Source information: Begin
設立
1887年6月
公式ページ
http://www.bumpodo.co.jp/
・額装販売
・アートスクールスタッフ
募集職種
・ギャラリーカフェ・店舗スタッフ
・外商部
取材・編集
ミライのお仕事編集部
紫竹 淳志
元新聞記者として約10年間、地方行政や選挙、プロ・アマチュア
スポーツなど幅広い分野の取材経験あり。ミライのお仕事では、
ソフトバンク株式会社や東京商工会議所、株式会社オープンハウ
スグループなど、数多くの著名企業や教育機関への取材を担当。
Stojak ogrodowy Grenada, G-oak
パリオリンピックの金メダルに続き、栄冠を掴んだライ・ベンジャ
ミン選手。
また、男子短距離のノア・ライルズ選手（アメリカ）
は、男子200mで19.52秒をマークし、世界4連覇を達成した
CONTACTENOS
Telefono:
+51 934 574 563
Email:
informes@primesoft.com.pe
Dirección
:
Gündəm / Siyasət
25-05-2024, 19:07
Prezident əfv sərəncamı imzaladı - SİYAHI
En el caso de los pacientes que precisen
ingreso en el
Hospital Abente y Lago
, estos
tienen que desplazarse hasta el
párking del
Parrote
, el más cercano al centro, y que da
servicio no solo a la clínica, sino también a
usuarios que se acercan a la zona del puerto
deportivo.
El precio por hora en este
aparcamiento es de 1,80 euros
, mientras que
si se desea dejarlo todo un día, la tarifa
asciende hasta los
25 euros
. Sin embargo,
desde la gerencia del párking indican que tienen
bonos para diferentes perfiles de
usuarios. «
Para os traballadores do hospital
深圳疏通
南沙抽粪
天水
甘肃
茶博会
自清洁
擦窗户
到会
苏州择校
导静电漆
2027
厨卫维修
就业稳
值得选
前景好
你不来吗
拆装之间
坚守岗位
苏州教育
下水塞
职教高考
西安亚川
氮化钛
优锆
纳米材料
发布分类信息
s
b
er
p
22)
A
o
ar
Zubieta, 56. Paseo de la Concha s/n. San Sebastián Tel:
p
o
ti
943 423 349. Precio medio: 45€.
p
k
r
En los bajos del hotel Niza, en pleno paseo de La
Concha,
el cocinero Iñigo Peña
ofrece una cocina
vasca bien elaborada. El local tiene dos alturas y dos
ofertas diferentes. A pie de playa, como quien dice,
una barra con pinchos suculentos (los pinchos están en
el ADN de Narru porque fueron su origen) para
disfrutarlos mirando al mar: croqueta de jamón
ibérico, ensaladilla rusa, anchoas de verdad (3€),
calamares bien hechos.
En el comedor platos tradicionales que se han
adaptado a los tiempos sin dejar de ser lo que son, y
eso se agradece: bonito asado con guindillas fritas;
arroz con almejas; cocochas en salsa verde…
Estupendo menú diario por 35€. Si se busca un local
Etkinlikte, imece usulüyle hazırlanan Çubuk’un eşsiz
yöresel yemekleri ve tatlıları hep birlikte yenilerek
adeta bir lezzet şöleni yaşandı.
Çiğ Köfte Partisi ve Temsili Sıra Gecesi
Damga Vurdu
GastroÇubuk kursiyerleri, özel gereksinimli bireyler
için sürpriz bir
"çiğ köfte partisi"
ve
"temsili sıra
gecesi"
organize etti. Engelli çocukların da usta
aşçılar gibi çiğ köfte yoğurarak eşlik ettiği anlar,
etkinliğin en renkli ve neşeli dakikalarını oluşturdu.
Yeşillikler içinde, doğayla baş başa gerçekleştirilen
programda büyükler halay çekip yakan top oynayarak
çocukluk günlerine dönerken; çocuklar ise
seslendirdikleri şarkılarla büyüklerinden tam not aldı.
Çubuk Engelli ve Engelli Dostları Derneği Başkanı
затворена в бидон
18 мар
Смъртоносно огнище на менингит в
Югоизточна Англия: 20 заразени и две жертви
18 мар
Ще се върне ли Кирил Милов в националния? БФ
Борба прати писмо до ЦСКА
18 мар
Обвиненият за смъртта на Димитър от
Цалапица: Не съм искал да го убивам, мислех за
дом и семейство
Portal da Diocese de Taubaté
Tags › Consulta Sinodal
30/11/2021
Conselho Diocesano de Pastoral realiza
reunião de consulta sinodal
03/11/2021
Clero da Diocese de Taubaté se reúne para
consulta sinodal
Source information: End
→ **Try it**:
Give back the entries above precisely as they appear.

→ **Answer area**:
設立
1887年6月
公式ページ
http://www.bumpodo.co.jp/
・額装販売
・アートスクールスタッフ
募集職種
・ギャラリーカフェ・店舗スタッフ
・外商部
取材・編集
ミライのお仕事編集部
紫竹 淳志
元新聞記者として約10年間、地方行政や選挙、プロ・アマチュア
スポーツなど幅広い分野の取材経験あり。ミライのお仕事では、
ソフトバンク株式会社や東京商工会議所、株式会社オープンハウ
スグループなど、数多くの著名企業や教育機関への取材を担当。
Stojak ogrodowy Grenada, G-oak
パリオリンピックの金メダルに続き、栄冠を掴んだライ・ベンジャ
ミン選手。
また、男子短距離のノア・ライルズ選手（アメリカ）
は、男子200mで19.52秒をマークし、世界4連覇を達成した
CONTACTENOS
Telefono:
+51 934 574 563
Email:
informes@primesoft.com.pe
Dirección
:
Gündəm / Siyasət
25-05-2024, 19:07
Prezident əfv sərəncamı imzaladı - SİYAHI
En el caso de los pacientes que precisen
ingreso en el
Hospital Abente y Lago
, estos
tienen que desplazarse hasta el
párking del
Parrote
, el más cercano al centro, y que da
servicio no solo a la clínica, sino también a
usuarios que se acercan a la zona del puerto
deportivo.
El precio por hora en este
aparcamiento es de 1,80 euros
, mientras que
si se desea dejarlo todo un día, la tarifa
asciende hasta los
25 euros
. Sin embargo,
desde la gerencia del párking indican que tienen
bonos para diferentes perfiles de
usuarios. «
Para os traballadores do hospital
深圳疏通
南沙抽粪
天水
甘肃
茶博会
自清洁
擦窗户
到会
苏州择校
导静电漆
2027
厨卫维修
就业稳
值得选
前景好
你不来吗
拆装之间
坚守岗位
苏州教育
下水塞
职教高考
西安亚川
氮化钛
优锆
纳米材料
发布分类信息
s
b
er
p
22)
A
o
ar
Zubieta, 56. Paseo de la Concha s/n. San Sebastián Tel:
p
o
ti
943 423 349. Precio medio: 45€.
p
k
r
En los bajos del hotel Niza, en pleno paseo de La
Concha,
el cocinero Iñigo Peña
ofrece una cocina
vasca bien elaborada. El local tiene dos alturas y dos
ofertas diferentes. A pie de playa, como quien dice,
una barra con pinchos suculentos (los pinchos están en
el ADN de Narru porque fueron su origen) para
disfrutarlos mirando al mar: croqueta de jamón
ibérico, ensaladilla rusa, anchoas de verdad (3€),
calamares bien hechos.
En el comedor platos tradicionales que se han
adaptado a los tiempos sin dejar de ser lo que son, y
eso se agradece: bonito asado con guindillas fritas;
arroz con almejas; cocochas en salsa verde…
Estupendo menú diario por 35€. Si se busca un local
Etkinlikte, imece usulüyle hazırlanan Çubuk’un eşsiz
yöresel yemekleri ve tatlıları hep birlikte yenilerek
adeta bir lezzet şöleni yaşandı.
Çiğ Köfte Partisi ve Temsili Sıra Gecesi
Damga Vurdu
GastroÇubuk kursiyerleri, özel gereksinimli bireyler
için sürpriz bir
"çiğ köfte partisi"
ve
"temsili sıra
gecesi"
organize etti. Engelli çocukların da usta
aşçılar gibi çiğ köfte yoğurarak eşlik ettiği anlar,
etkinliğin en renkli ve neşeli dakikalarını oluşturdu.
Yeşillikler içinde, doğayla baş başa gerçekleştirilen
programda büyükler halay çekip yakan top oynayarak
çocukluk günlerine dönerken; çocuklar ise
seslendirdikleri şarkılarla büyüklerinden tam not aldı.
Çubuk Engelli ve Engelli Dostları Derneği Başkanı
затворена в бидон
18 мар
Смъртоносно огнище на менингит в
Югоизточна Англия: 20 заразени и две жертви
18 мар
Ще се върне ли Кирил Милов в националния? БФ
Борба прати писмо до ЦСКА
18 мар
Обвиненият за смъртта на Димитър от
Цалапица: Не съм искал да го убивам, мислех за
дом и семейство
Portal da Diocese de Taubaté
Tags › Consulta Sinodal
30/11/2021
Conselho Diocesano de Pastoral realiza
reunião de consulta sinodal
03/11/2021
Clero da Diocese de Taubaté se reúne para
consulta sinodal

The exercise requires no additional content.